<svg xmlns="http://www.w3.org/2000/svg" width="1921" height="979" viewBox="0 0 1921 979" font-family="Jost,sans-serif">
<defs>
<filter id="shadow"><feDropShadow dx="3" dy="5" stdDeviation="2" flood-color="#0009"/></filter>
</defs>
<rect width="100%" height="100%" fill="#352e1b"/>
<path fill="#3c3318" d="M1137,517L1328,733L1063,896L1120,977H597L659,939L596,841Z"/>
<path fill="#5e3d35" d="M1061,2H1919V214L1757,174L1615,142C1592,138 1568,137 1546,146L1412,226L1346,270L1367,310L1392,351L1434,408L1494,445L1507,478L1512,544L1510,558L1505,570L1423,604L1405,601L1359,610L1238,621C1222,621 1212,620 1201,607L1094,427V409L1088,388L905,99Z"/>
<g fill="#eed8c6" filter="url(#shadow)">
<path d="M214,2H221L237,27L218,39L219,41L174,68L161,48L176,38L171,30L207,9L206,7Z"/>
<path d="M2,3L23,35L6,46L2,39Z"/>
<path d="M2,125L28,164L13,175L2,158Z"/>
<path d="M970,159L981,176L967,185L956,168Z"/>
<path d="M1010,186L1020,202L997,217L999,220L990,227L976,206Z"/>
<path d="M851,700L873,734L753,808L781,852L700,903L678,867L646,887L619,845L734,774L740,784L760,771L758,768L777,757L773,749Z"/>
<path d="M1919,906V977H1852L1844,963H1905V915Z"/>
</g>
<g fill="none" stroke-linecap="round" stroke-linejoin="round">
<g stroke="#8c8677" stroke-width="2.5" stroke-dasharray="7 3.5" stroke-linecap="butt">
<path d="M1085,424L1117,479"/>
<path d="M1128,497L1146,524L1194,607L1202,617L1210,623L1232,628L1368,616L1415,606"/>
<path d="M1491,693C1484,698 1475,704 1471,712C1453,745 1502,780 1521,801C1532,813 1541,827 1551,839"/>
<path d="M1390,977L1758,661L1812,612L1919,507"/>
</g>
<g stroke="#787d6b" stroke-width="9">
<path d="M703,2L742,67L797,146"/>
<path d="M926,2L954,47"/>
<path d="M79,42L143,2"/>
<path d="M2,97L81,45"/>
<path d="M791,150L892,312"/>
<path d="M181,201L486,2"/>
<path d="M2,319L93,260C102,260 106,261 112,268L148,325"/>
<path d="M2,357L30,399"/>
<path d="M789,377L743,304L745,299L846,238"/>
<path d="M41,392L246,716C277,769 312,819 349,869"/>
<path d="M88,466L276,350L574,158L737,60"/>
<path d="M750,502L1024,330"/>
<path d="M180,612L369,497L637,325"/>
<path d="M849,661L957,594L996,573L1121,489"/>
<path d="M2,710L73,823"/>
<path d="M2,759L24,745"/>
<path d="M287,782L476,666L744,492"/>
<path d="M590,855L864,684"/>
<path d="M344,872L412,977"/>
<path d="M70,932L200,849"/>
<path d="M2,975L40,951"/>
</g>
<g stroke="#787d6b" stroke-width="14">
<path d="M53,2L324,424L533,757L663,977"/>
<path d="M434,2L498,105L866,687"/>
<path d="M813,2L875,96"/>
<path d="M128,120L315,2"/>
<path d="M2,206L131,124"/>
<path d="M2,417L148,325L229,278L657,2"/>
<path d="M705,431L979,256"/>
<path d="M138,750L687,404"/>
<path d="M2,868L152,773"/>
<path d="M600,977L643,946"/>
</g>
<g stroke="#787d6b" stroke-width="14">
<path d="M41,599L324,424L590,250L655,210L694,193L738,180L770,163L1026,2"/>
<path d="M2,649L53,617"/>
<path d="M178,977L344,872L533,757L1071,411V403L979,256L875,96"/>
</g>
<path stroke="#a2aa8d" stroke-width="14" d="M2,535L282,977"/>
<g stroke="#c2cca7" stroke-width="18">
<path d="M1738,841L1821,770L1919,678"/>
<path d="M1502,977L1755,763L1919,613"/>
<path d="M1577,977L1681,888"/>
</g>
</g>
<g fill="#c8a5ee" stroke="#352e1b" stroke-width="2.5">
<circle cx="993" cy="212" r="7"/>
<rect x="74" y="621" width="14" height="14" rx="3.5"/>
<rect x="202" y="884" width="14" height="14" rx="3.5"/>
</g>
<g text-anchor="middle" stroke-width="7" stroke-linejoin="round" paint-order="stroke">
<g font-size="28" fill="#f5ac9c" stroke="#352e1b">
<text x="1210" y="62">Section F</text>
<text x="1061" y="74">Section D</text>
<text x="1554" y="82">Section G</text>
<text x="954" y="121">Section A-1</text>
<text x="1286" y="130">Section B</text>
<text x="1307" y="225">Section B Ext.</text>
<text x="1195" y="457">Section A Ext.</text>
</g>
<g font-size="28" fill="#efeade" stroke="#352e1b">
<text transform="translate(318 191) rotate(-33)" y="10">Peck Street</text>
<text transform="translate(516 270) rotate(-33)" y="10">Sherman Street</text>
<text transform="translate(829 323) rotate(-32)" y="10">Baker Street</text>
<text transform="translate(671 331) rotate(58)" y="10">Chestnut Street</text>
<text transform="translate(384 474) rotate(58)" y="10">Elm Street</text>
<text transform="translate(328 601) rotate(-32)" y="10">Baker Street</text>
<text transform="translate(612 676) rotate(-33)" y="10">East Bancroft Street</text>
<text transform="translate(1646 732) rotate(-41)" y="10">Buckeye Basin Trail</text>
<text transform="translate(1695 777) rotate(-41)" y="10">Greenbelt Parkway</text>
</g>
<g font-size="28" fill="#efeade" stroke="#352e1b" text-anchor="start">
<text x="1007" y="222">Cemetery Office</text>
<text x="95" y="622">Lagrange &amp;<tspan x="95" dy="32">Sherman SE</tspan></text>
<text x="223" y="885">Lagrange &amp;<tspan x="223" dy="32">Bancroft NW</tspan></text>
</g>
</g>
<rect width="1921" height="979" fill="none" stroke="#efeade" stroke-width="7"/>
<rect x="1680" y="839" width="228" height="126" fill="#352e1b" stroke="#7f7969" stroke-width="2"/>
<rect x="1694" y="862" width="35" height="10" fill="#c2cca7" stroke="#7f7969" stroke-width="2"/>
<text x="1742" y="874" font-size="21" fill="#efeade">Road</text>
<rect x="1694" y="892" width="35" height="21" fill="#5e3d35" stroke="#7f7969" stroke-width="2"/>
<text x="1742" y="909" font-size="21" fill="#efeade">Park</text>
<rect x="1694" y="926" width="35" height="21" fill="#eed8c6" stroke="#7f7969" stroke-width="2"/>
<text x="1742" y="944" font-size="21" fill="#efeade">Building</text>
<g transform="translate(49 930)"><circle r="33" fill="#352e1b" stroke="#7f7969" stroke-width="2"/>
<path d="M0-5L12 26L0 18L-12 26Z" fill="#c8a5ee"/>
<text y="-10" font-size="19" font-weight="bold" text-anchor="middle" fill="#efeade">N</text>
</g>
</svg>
═══
Return the data in full, with each line kept exactly as it is.

<svg xmlns="http://www.w3.org/2000/svg" width="1921" height="979" viewBox="0 0 1921 979" font-family="Jost,sans-serif">
<defs>
<filter id="shadow"><feDropShadow dx="3" dy="5" stdDeviation="2" flood-color="#0009"/></filter>
</defs>
<rect width="100%" height="100%" fill="#352e1b"/>
<path fill="#3c3318" d="M1137,517L1328,733L1063,896L1120,977H597L659,939L596,841Z"/>
<path fill="#5e3d35" d="M1061,2H1919V214L1757,174L1615,142C1592,138 1568,137 1546,146L1412,226L1346,270L1367,310L1392,351L1434,408L1494,445L1507,478L1512,544L1510,558L1505,570L1423,604L1405,601L1359,610L1238,621C1222,621 1212,620 1201,607L1094,427V409L1088,388L905,99Z"/>
<g fill="#eed8c6" filter="url(#shadow)">
<path d="M214,2H221L237,27L218,39L219,41L174,68L161,48L176,38L171,30L207,9L206,7Z"/>
<path d="M2,3L23,35L6,46L2,39Z"/>
<path d="M2,125L28,164L13,175L2,158Z"/>
<path d="M970,159L981,176L967,185L956,168Z"/>
<path d="M1010,186L1020,202L997,217L999,220L990,227L976,206Z"/>
<path d="M851,700L873,734L753,808L781,852L700,903L678,867L646,887L619,845L734,774L740,784L760,771L758,768L777,757L773,749Z"/>
<path d="M1919,906V977H1852L1844,963H1905V915Z"/>
</g>
<g fill="none" stroke-linecap="round" stroke-linejoin="round">
<g stroke="#8c8677" stroke-width="2.5" stroke-dasharray="7 3.5" stroke-linecap="butt">
<path d="M1085,424L1117,479"/>
<path d="M1128,497L1146,524L1194,607L1202,617L1210,623L1232,628L1368,616L1415,606"/>
<path d="M1491,693C1484,698 1475,704 1471,712C1453,745 1502,780 1521,801C1532,813 1541,827 1551,839"/>
<path d="M1390,977L1758,661L1812,612L1919,507"/>
</g>
<g stroke="#787d6b" stroke-width="9">
<path d="M703,2L742,67L797,146"/>
<path d="M926,2L954,47"/>
<path d="M79,42L143,2"/>
<path d="M2,97L81,45"/>
<path d="M791,150L892,312"/>
<path d="M181,201L486,2"/>
<path d="M2,319L93,260C102,260 106,261 112,268L148,325"/>
<path d="M2,357L30,399"/>
<path d="M789,377L743,304L745,299L846,238"/>
<path d="M41,392L246,716C277,769 312,819 349,869"/>
<path d="M88,466L276,350L574,158L737,60"/>
<path d="M750,502L1024,330"/>
<path d="M180,612L369,497L637,325"/>
<path d="M849,661L957,594L996,573L1121,489"/>
<path d="M2,710L73,823"/>
<path d="M2,759L24,745"/>
<path d="M287,782L476,666L744,492"/>
<path d="M590,855L864,684"/>
<path d="M344,872L412,977"/>
<path d="M70,932L200,849"/>
<path d="M2,975L40,951"/>
</g>
<g stroke="#787d6b" stroke-width="14">
<path d="M53,2L324,424L533,757L663,977"/>
<path d="M434,2L498,105L866,687"/>
<path d="M813,2L875,96"/>
<path d="M128,120L315,2"/>
<path d="M2,206L131,124"/>
<path d="M2,417L148,325L229,278L657,2"/>
<path d="M705,431L979,256"/>
<path d="M138,750L687,404"/>
<path d="M2,868L152,773"/>
<path d="M600,977L643,946"/>
</g>
<g stroke="#787d6b" stroke-width="14">
<path d="M41,599L324,424L590,250L655,210L694,193L738,180L770,163L1026,2"/>
<path d="M2,649L53,617"/>
<path d="M178,977L344,872L533,757L1071,411V403L979,256L875,96"/>
</g>
<path stroke="#a2aa8d" stroke-width="14" d="M2,535L282,977"/>
<g stroke="#c2cca7" stroke-width="18">
<path d="M1738,841L1821,770L1919,678"/>
<path d="M1502,977L1755,763L1919,613"/>
<path d="M1577,977L1681,888"/>
</g>
</g>
<g fill="#c8a5ee" stroke="#352e1b" stroke-width="2.5">
<circle cx="993" cy="212" r="7"/>
<rect x="74" y="621" width="14" height="14" rx="3.5"/>
<rect x="202" y="884" width="14" height="14" rx="3.5"/>
</g>
<g text-anchor="middle" stroke-width="7" stroke-linejoin="round" paint-order="stroke">
<g font-size="28" fill="#f5ac9c" stroke="#352e1b">
<text x="1210" y="62">Section F</text>
<text x="1061" y="74">Section D</text>
<text x="1554" y="82">Section G</text>
<text x="954" y="121">Section A-1</text>
<text x="1286" y="130">Section B</text>
<text x="1307" y="225">Section B Ext.</text>
<text x="1195" y="457">Section A Ext.</text>
</g>
<g font-size="28" fill="#efeade" stroke="#352e1b">
<text transform="translate(318 191) rotate(-33)" y="10">Peck Street</text>
<text transform="translate(516 270) rotate(-33)" y="10">Sherman Street</text>
<text transform="translate(829 323) rotate(-32)" y="10">Baker Street</text>
<text transform="translate(671 331) rotate(58)" y="10">Chestnut Street</text>
<text transform="translate(384 474) rotate(58)" y="10">Elm Street</text>
<text transform="translate(328 601) rotate(-32)" y="10">Baker Street</text>
<text transform="translate(612 676) rotate(-33)" y="10">East Bancroft Street</text>
<text transform="translate(1646 732) rotate(-41)" y="10">Buckeye Basin Trail</text>
<text transform="translate(1695 777) rotate(-41)" y="10">Greenbelt Parkway</text>
</g>
<g font-size="28" fill="#efeade" stroke="#352e1b" text-anchor="start">
<text x="1007" y="222">Cemetery Office</text>
<text x="95" y="622">Lagrange &amp;<tspan x="95" dy="32">Sherman SE</tspan></text>
<text x="223" y="885">Lagrange &amp;<tspan x="223" dy="32">Bancroft NW</tspan></text>
</g>
</g>
<rect width="1921" height="979" fill="none" stroke="#efeade" stroke-width="7"/>
<rect x="1680" y="839" width="228" height="126" fill="#352e1b" stroke="#7f7969" stroke-width="2"/>
<rect x="1694" y="862" width="35" height="10" fill="#c2cca7" stroke="#7f7969" stroke-width="2"/>
<text x="1742" y="874" font-size="21" fill="#efeade">Road</text>
<rect x="1694" y="892" width="35" height="21" fill="#5e3d35" stroke="#7f7969" stroke-width="2"/>
<text x="1742" y="909" font-size="21" fill="#efeade">Park</text>
<rect x="1694" y="926" width="35" height="21" fill="#eed8c6" stroke="#7f7969" stroke-width="2"/>
<text x="1742" y="944" font-size="21" fill="#efeade">Building</text>
<g transform="translate(49 930)"><circle r="33" fill="#352e1b" stroke="#7f7969" stroke-width="2"/>
<path d="M0-5L12 26L0 18L-12 26Z" fill="#c8a5ee"/>
<text y="-10" font-size="19" font-weight="bold" text-anchor="middle" fill="#efeade">N</text>
</g>
</svg>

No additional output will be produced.